You also need to reduce cognitive friction. Avoid financial jargon unless it’s necessary. Instead of “EBITDA margin delta,” say “change in operating profit percentage.” And include context wherever possible: how does this quarter compare to last, or to targets? Are we trending up, or flatlining? One effective trick is to show a KPI as part of a mini narrative: “We saw churn rise 12% after the price hike; this coincides with a drop in NPS, suggesting a value perception issue.”
CFOs need to pull in the expertise of others in their company and link KPIs to what I call the “Big Six” strategic outcomes: Profit, Growth, Innovation, Risk Management, Compliance, and ESG. These form the framework for any meaningful KPI strategy.

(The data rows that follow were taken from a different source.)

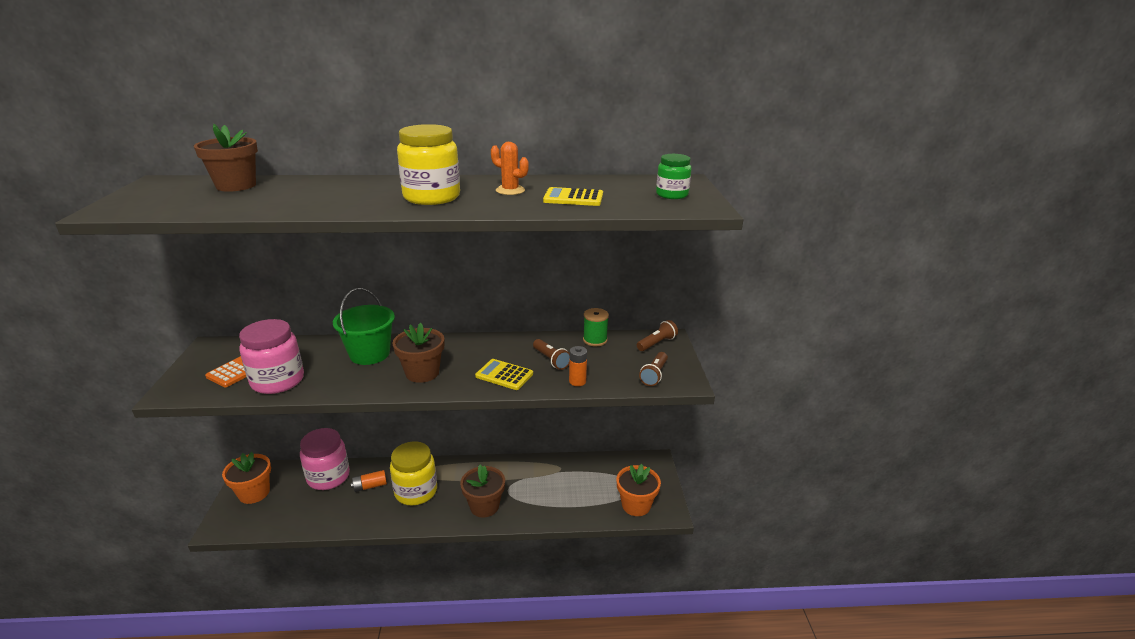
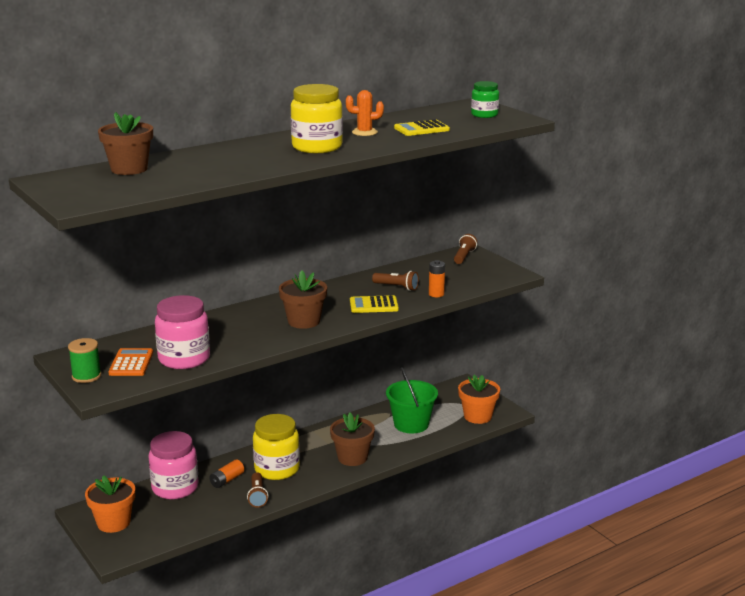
camera: 30 degrees left, 5 degrees down
(369, 354) = (234, 322): green bucket -> green bucket (411, 424)
(595, 340) = (413, 266): green spool -> green spool (86, 376)
(654, 375) = (487, 276): brown flashlight -> brown flashlight (257, 496)

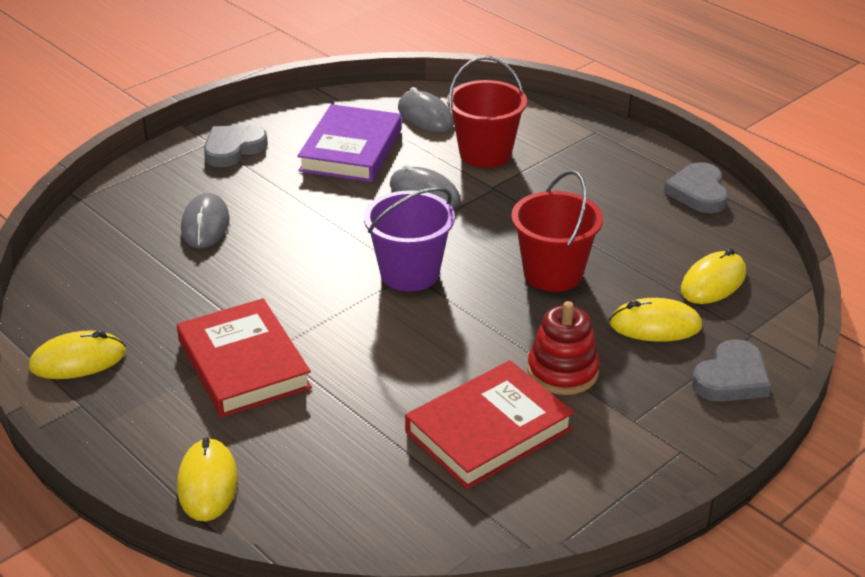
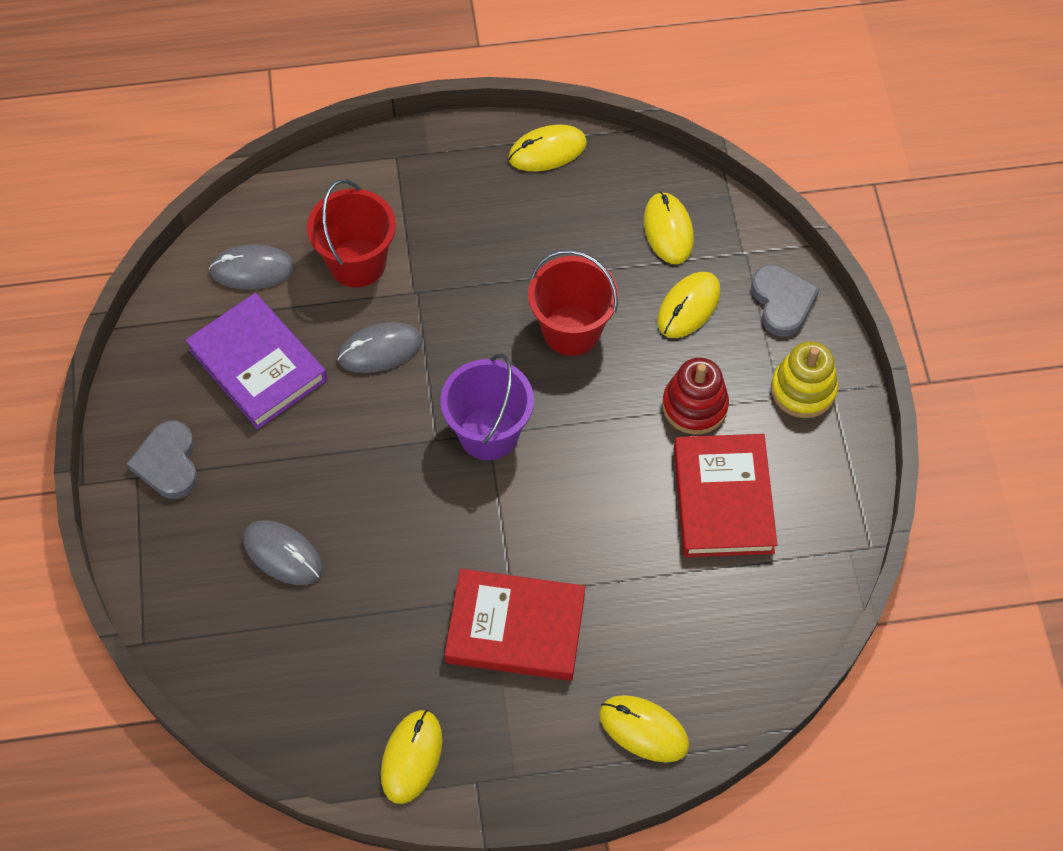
camera: 55 degrees left, 25 degrees up
(659, 431) = (803, 390): none -> yellow stacking toy
(698, 192) = (547, 151): grey heart -> yellow mouse

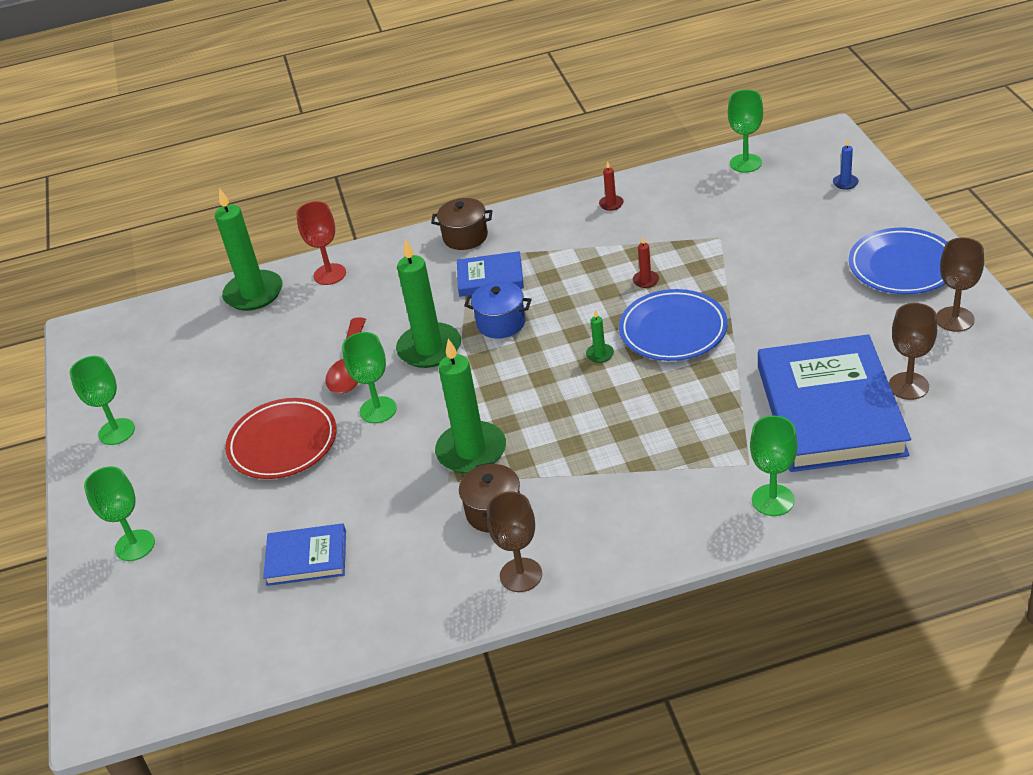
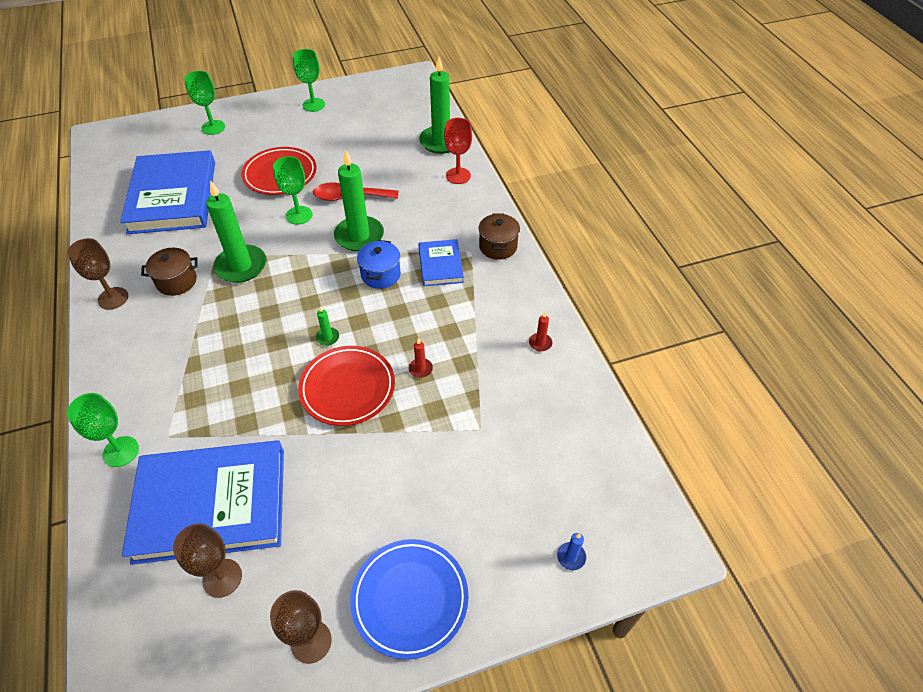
camera: 80 degrees right, 10 degrees up
(306, 558) = (173, 197): blue book -> blue book, size x2.06
(673, 330) = (347, 388): blue plate -> red plate
(745, 163) = (610, 458): green goblet -> none

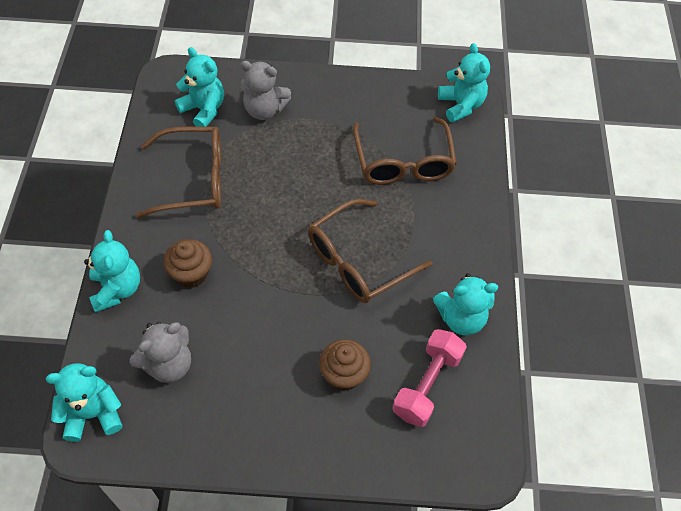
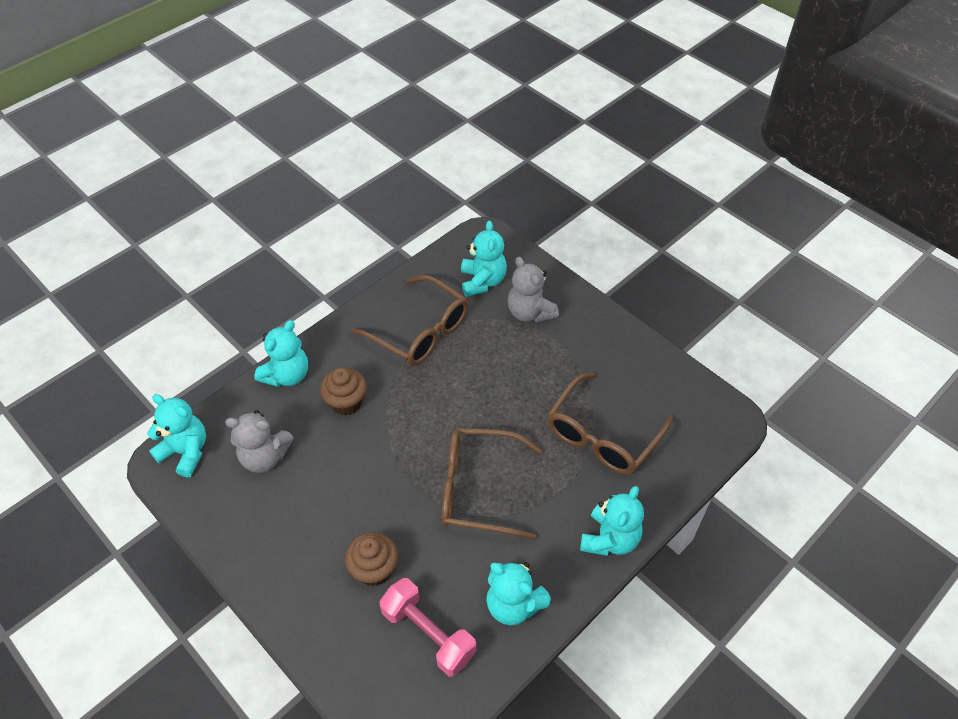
camera: 45 degrees right, 5 degrees down
(427, 385) = (428, 633): pink dumbbell -> pink dumbbell turned 60 degrees clockwise
(461, 105) = (709, 422): turquoise teddy bear -> turquoise teddy bear (609, 539)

What’s your top advice for CFOs right now?
Use a structured method to develop KPIs that link directly to strategy, span the entire business, and balance leading and lagging indicators. At the same time, embrace complexity. Automation is taking over the routine work.. The future lies in navigating the spaces between disciplines—the difficult, cross-functional, messy problems that AI can’t yet solve. That’s where strategic CFOs will thrive.
One CFO who I know embedded analysts directly into business units, acting as translators between finance and ops. It elevated the conversation. The best CFOs don’t just ask “What happened?” They ask, “What could happen, and what should we do about it?”
KPIs only work if people trust them and see their value. Bring stakeholders into the process. Don’t just inform—involve. Ownership and engagement are what make metrics matter.
Think of it like gardening. If you want plants (metrics) to thrive, they need the right soil (culture), regular care (review), and the right climate (context). Otherwise, you just get dashboard weeds no one looks at.